§ Text shown
--
F-150 Lightning vs R1T: Spec Showdown
To most pickup buyers, the F-150 Lightning Lariat Extended Range ought to feel quite familiar. Solely available in the popular crew-cab, short-bed (5.5-foot) configuration, the subtle tells that this F-150 is electric are minor sheetmetal changes, the full-width light bars front and rear, some badging, a faux grille, and that the engine bay is now a massive 14.1-cubic-foot frunk (complete with four 120-volt outlets, no less).
The Lightning isn’t very different under the skin from gas-powered F-150s, either. It rides on a heavily modified version of the gas F-150’s frame, with an optional 131-kWh battery pack stacked neatly between and on top of the frame rails. Power comes courtesy of two permanent-magnet motors mounted where you’d find differentials in conventional four-wheel-drive F-150s; the two motors combine here for a healthy 580 hp, 775 lb-ft of torque, and 320 miles of EPA-rated range. (Lightnings with the smaller 98-kWh battery pack have 426 hp and 230 miles of range). The switch to electric motors also allowed Ford to rethink the F-150’s suspension, swapping the conventional F-150’s rear live axle and leaf springs for coil springs.
The Rivian R1T will likely look out of this world to the typical pickup buyer, but as far as EVs go, it’s fairly conventional. Rather than squeezing batteries around a frame, the Rivian’s 133-kWh battery pack (currently the only one available) is the frame. Nestled around the big battery are four motors (a two-motor version is planned), two at either axle, good for a combined 835 hp, 908 lb-ft of torque, and 314 miles of range. Like the Ford, the R1T’s four corners are independently sprung, though the Rivian uses air springs, active dampers, and novel cross-linked hydraulic anti-roll bars to help improve the truck’s capability. The tidy dimensions of the R1T’s mechanicals also allowed Rivian to think outside the box when it comes to the pickup’s design. Like the Ford, the Rivian features a frunk and a stubby bed—4.5 feet in this case—but it also features additional storage spots, namely an in-bed trunk and the pass-through Gear Tunnel sited between the cab and bed.
Living with the Rivian R1T and F-150 Lightning
If you’ve ever spent any time driving an F-150 built within the past decade, the Lightning feels like home. “What I like from the get-go is the instant familiarity,” senior editor Aaron Gold said. “This is like any one of the dozens of F-150s I have driven in my career, except it’s quieter and a heck of a lot quicker.” If you enjoy the conventional F-150’s twin-turbocharged EcoBoost V-6s but find yourself wishing for a touch more meat to its powerband, you’re really going to like the Lightning’s twin motors. Despite a touch of torque steer under hard acceleration, the Ford pulls effortlessly, with a seemingly endless supply of power. The closest internal combustion analogue would be if Ford somehow engineered a Power Stroke diesel with a 15,000-rpm redline and squeezed it into an F-150.
The R1T’s powertrain is that but more. With double the motors aboard, the R1T is both quicker and more sure-footed than the Lightning, never struggling for traction or grip, no matter the surface. Both trucks are so quick that it won’t make a difference to the average buyer, but you can jump down to the chart below to see how they performed at the track. It’s a shame electric vehicles have been politicized by those who clearly don’t understand them—the truth is, Americans are really going to like experiences like this.
--
§ Provided material
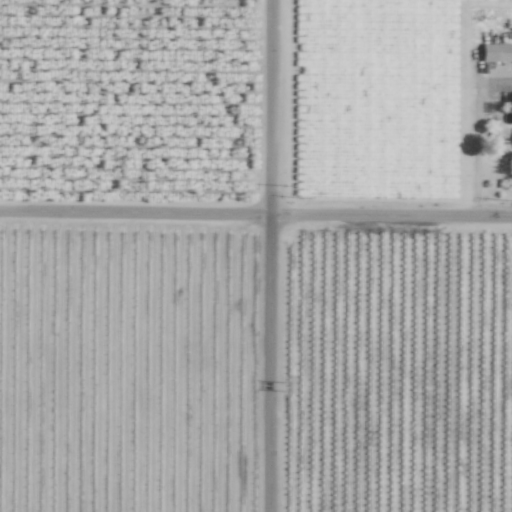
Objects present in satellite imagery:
building: (496, 53)
building: (496, 53)
road: (474, 108)
road: (255, 222)
road: (269, 256)
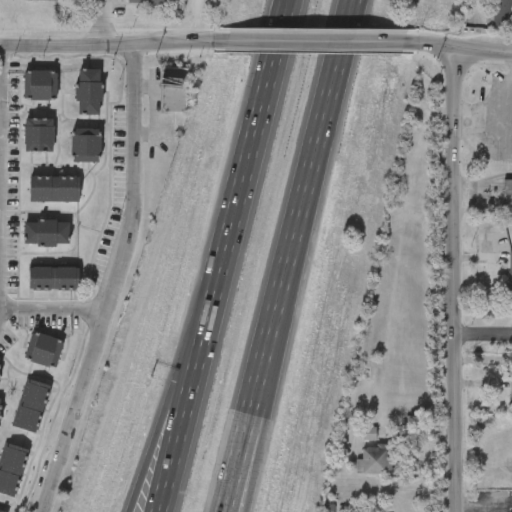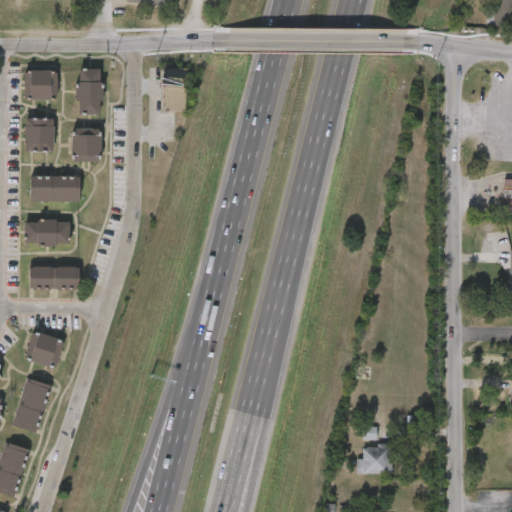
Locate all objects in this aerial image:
building: (39, 0)
building: (51, 0)
building: (152, 2)
building: (153, 2)
building: (502, 13)
building: (503, 13)
road: (192, 20)
road: (106, 21)
road: (106, 42)
road: (314, 43)
road: (464, 48)
building: (39, 84)
building: (40, 85)
building: (174, 90)
building: (88, 91)
building: (89, 92)
road: (501, 117)
road: (504, 133)
building: (38, 134)
building: (39, 135)
building: (85, 145)
building: (86, 145)
road: (239, 166)
building: (54, 188)
building: (54, 189)
building: (507, 196)
road: (2, 224)
building: (46, 232)
building: (46, 233)
road: (297, 257)
building: (511, 273)
building: (511, 276)
building: (53, 278)
building: (54, 278)
road: (457, 279)
road: (117, 281)
road: (5, 314)
road: (485, 332)
building: (43, 349)
building: (43, 350)
building: (511, 381)
building: (510, 392)
building: (31, 405)
building: (30, 406)
building: (0, 409)
road: (162, 414)
road: (170, 422)
road: (262, 427)
building: (369, 433)
building: (372, 460)
building: (375, 460)
building: (10, 468)
building: (11, 468)
road: (132, 504)
road: (247, 504)
building: (328, 508)
building: (511, 509)
building: (509, 510)
building: (1, 511)
building: (1, 511)
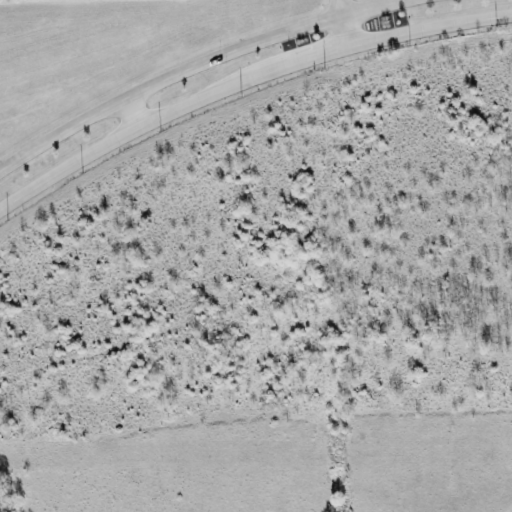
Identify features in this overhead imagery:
road: (339, 23)
road: (191, 65)
road: (244, 79)
road: (133, 110)
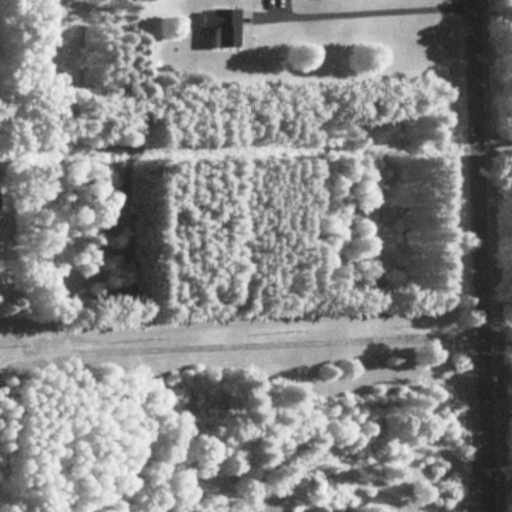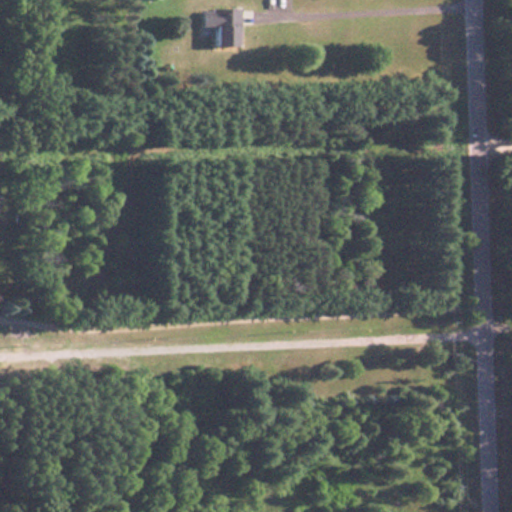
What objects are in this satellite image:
road: (367, 12)
building: (216, 25)
building: (217, 25)
road: (496, 141)
road: (484, 255)
road: (242, 317)
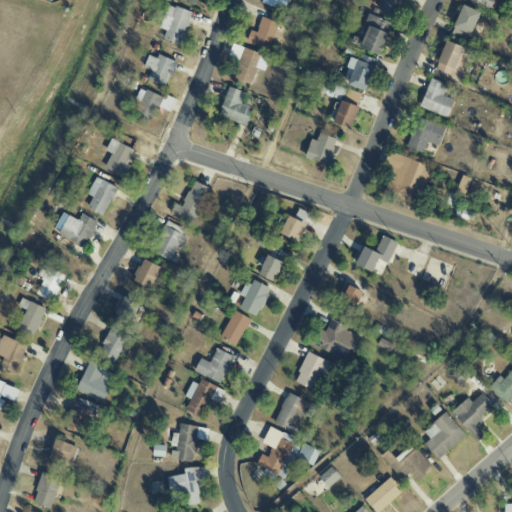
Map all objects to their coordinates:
building: (193, 1)
building: (483, 3)
building: (275, 4)
building: (390, 7)
building: (464, 22)
building: (175, 24)
building: (264, 32)
building: (374, 34)
building: (452, 60)
building: (249, 65)
building: (159, 69)
building: (360, 71)
building: (436, 99)
building: (146, 106)
building: (234, 107)
building: (345, 115)
building: (423, 135)
building: (321, 149)
building: (118, 158)
building: (404, 177)
building: (463, 184)
building: (100, 196)
road: (342, 203)
building: (191, 204)
building: (294, 225)
building: (78, 229)
building: (168, 242)
road: (117, 250)
road: (217, 254)
building: (376, 254)
road: (323, 256)
building: (270, 269)
building: (146, 273)
building: (49, 283)
building: (352, 295)
building: (253, 297)
building: (126, 310)
building: (30, 317)
building: (234, 329)
building: (334, 340)
building: (116, 342)
building: (10, 353)
building: (215, 366)
building: (313, 371)
building: (460, 375)
road: (419, 379)
building: (95, 382)
building: (502, 387)
building: (1, 394)
building: (201, 397)
building: (291, 413)
building: (472, 414)
building: (79, 419)
building: (442, 436)
building: (186, 442)
building: (63, 454)
building: (282, 454)
building: (407, 463)
building: (329, 477)
road: (476, 479)
building: (186, 487)
building: (46, 490)
building: (382, 496)
building: (508, 508)
building: (359, 510)
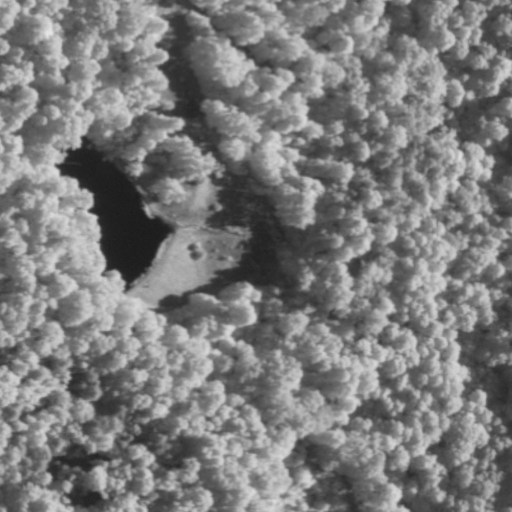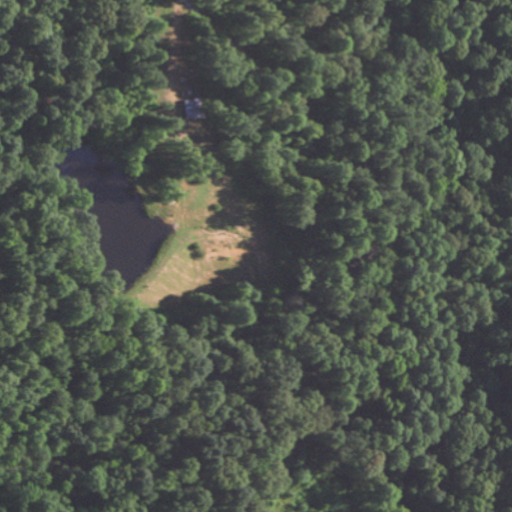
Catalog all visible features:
building: (190, 109)
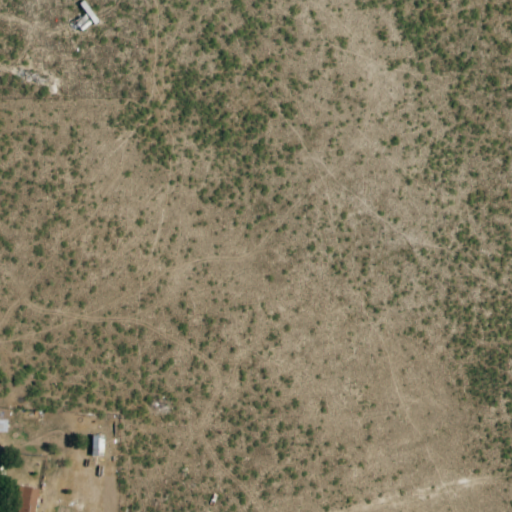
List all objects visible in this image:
building: (3, 425)
building: (97, 445)
building: (26, 499)
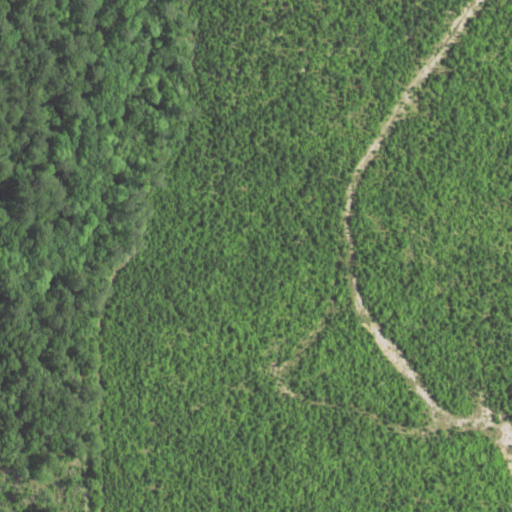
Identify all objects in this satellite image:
road: (350, 239)
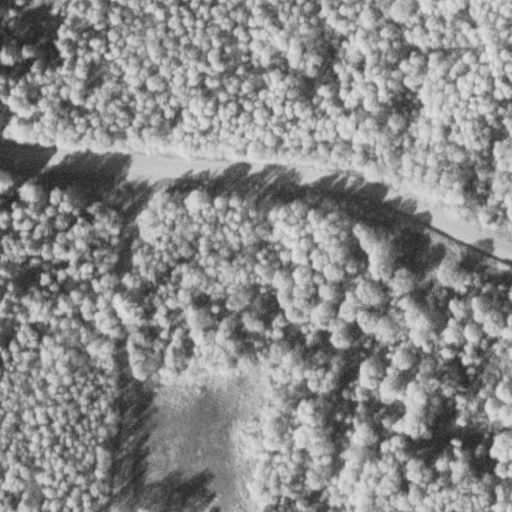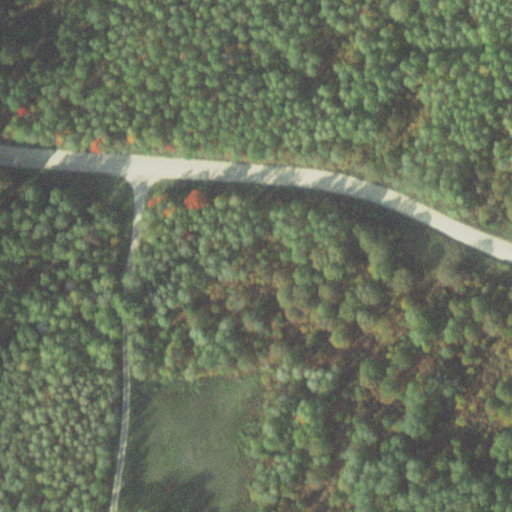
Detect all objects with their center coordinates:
road: (262, 175)
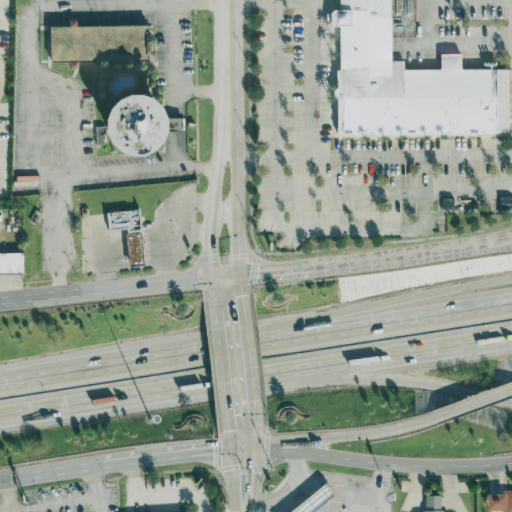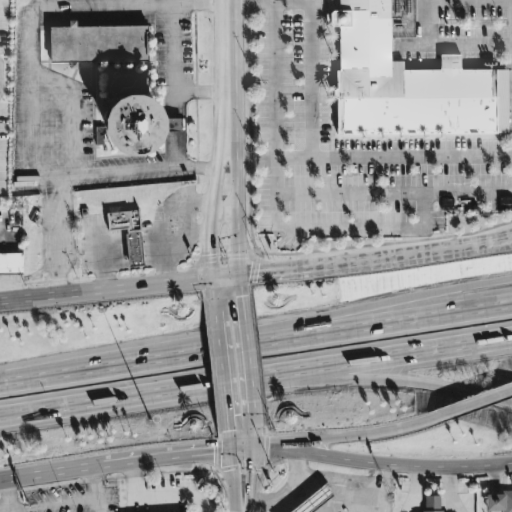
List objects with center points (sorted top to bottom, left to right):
road: (273, 2)
road: (291, 3)
road: (468, 3)
road: (250, 4)
road: (424, 25)
building: (98, 42)
building: (93, 44)
road: (453, 45)
road: (226, 72)
road: (177, 73)
road: (309, 80)
building: (405, 84)
road: (29, 90)
road: (75, 108)
road: (274, 115)
building: (126, 127)
building: (126, 128)
road: (173, 129)
road: (374, 156)
road: (393, 193)
road: (209, 210)
road: (237, 210)
road: (366, 227)
building: (124, 234)
road: (62, 235)
road: (492, 246)
traffic signals: (209, 255)
road: (412, 256)
building: (10, 264)
road: (275, 274)
traffic signals: (258, 276)
road: (240, 287)
road: (119, 288)
road: (212, 290)
traffic signals: (241, 296)
road: (402, 303)
road: (256, 344)
road: (396, 359)
road: (248, 361)
road: (220, 365)
road: (397, 380)
road: (140, 400)
road: (468, 405)
traffic signals: (227, 430)
road: (359, 435)
road: (256, 437)
road: (227, 439)
traffic signals: (213, 450)
road: (188, 452)
road: (383, 463)
road: (59, 472)
traffic signals: (254, 473)
road: (291, 478)
road: (253, 479)
road: (231, 480)
road: (344, 481)
road: (105, 489)
road: (11, 496)
road: (154, 496)
road: (265, 499)
building: (309, 500)
building: (497, 501)
building: (429, 503)
road: (451, 507)
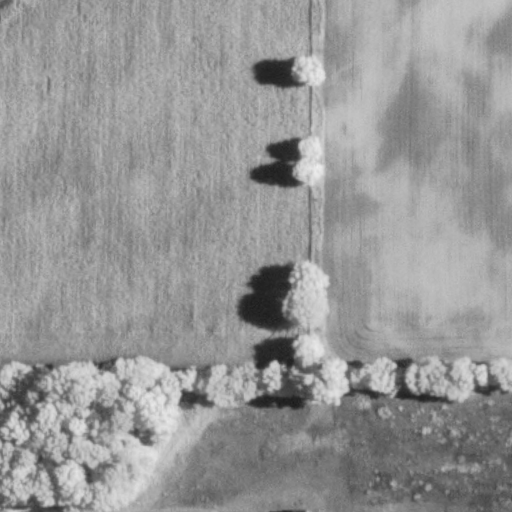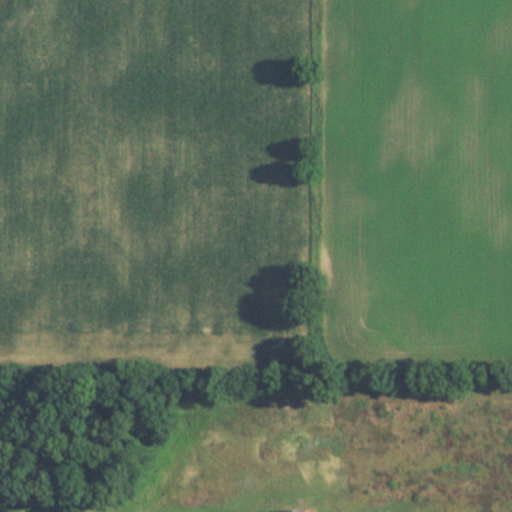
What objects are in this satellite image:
building: (297, 511)
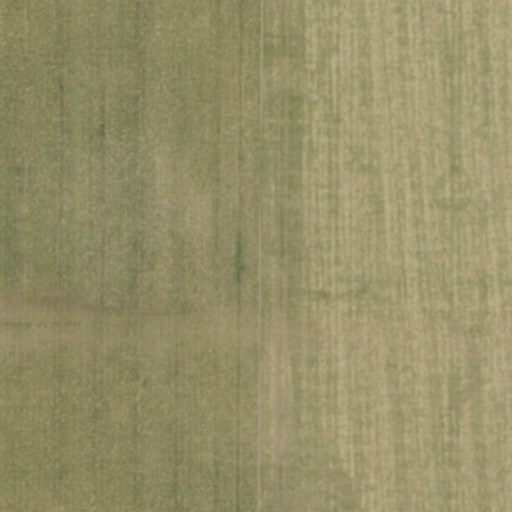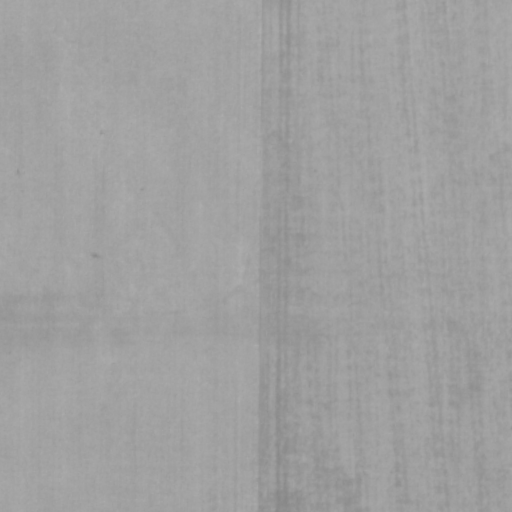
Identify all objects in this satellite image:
crop: (256, 256)
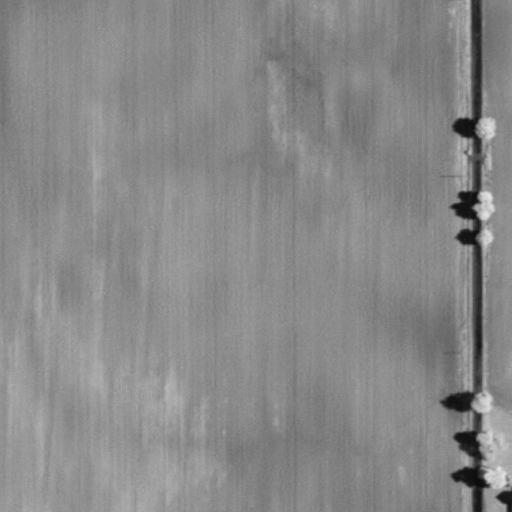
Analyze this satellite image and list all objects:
road: (476, 256)
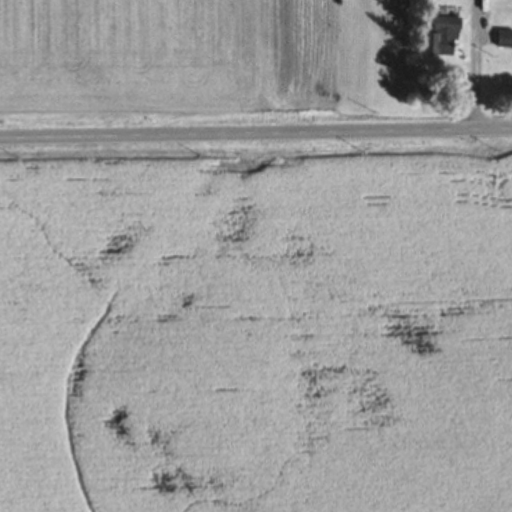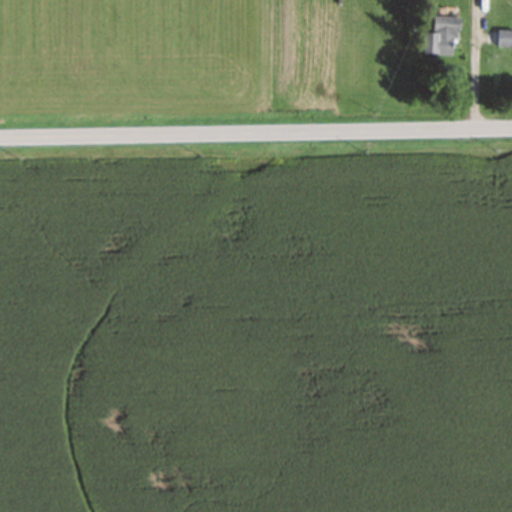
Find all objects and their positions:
building: (441, 35)
building: (504, 36)
road: (256, 132)
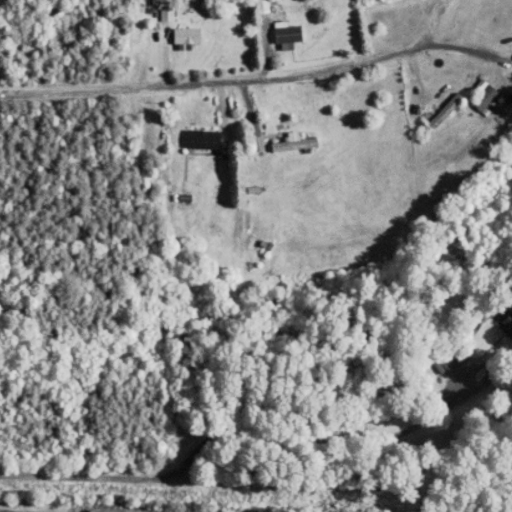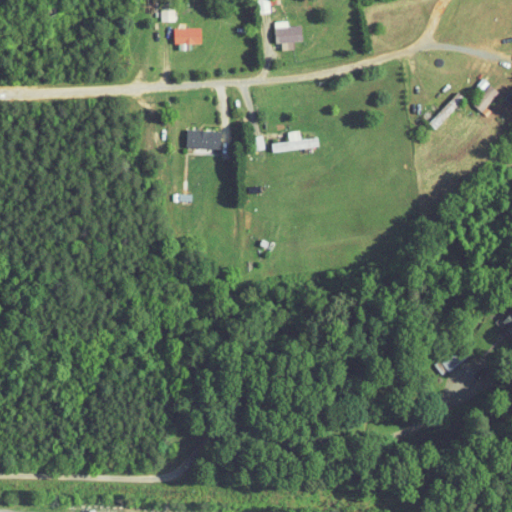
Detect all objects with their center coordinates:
building: (155, 8)
building: (276, 28)
building: (176, 29)
road: (449, 41)
building: (510, 47)
road: (227, 76)
building: (473, 92)
building: (191, 133)
building: (284, 136)
building: (437, 353)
--
§ Problems and tasks
[A] Repeat the rows from the line containing "Analyze this satellite" down to the end of the rows, leaving out the picture placeholders.
[B] Proceed with the F-150 Lightning versus R1T comparison from where it stops.

§ Written responses
[A]
Analyze this satellite image and list all objects:
road: (476, 256)
Find all objects and their positions:
building: (441, 35)
building: (504, 36)
road: (256, 132)
Detect all objects with their center coordinates:
building: (155, 8)
building: (276, 28)
building: (176, 29)
road: (449, 41)
building: (510, 47)
road: (227, 76)
building: (473, 92)
building: (191, 133)
building: (284, 136)
building: (437, 353)

[B]
Both trucks feature pin-drop-precise one-pedal braking modes. Should you need to use the brake pedal itself, the Ford’s feels more natural, though in panic-stop situations the Lightning’s brakes could sometimes be prone to surging as the truck bounced between its regenerative and mechanical systems.
Where the two trucks most differentiate themselves on the road is in how they ride and steer. America’s legions of full-size truck buyers will find familiar territory in the way the Ford goes down the road. Like the standard F-150, the Lightning’s ride is somehow firm but floaty, shuddering slightly over harsher impacts like most body-on-frame trucks do. It’s never punishing or harsh, but it couldn’t feel more different than the Rivian. The R1T in its default All-Purpose drive mode is firm and well-controlled, almost like it’s pushing back down into the road, attempting to flatten out the impacts it just encountered.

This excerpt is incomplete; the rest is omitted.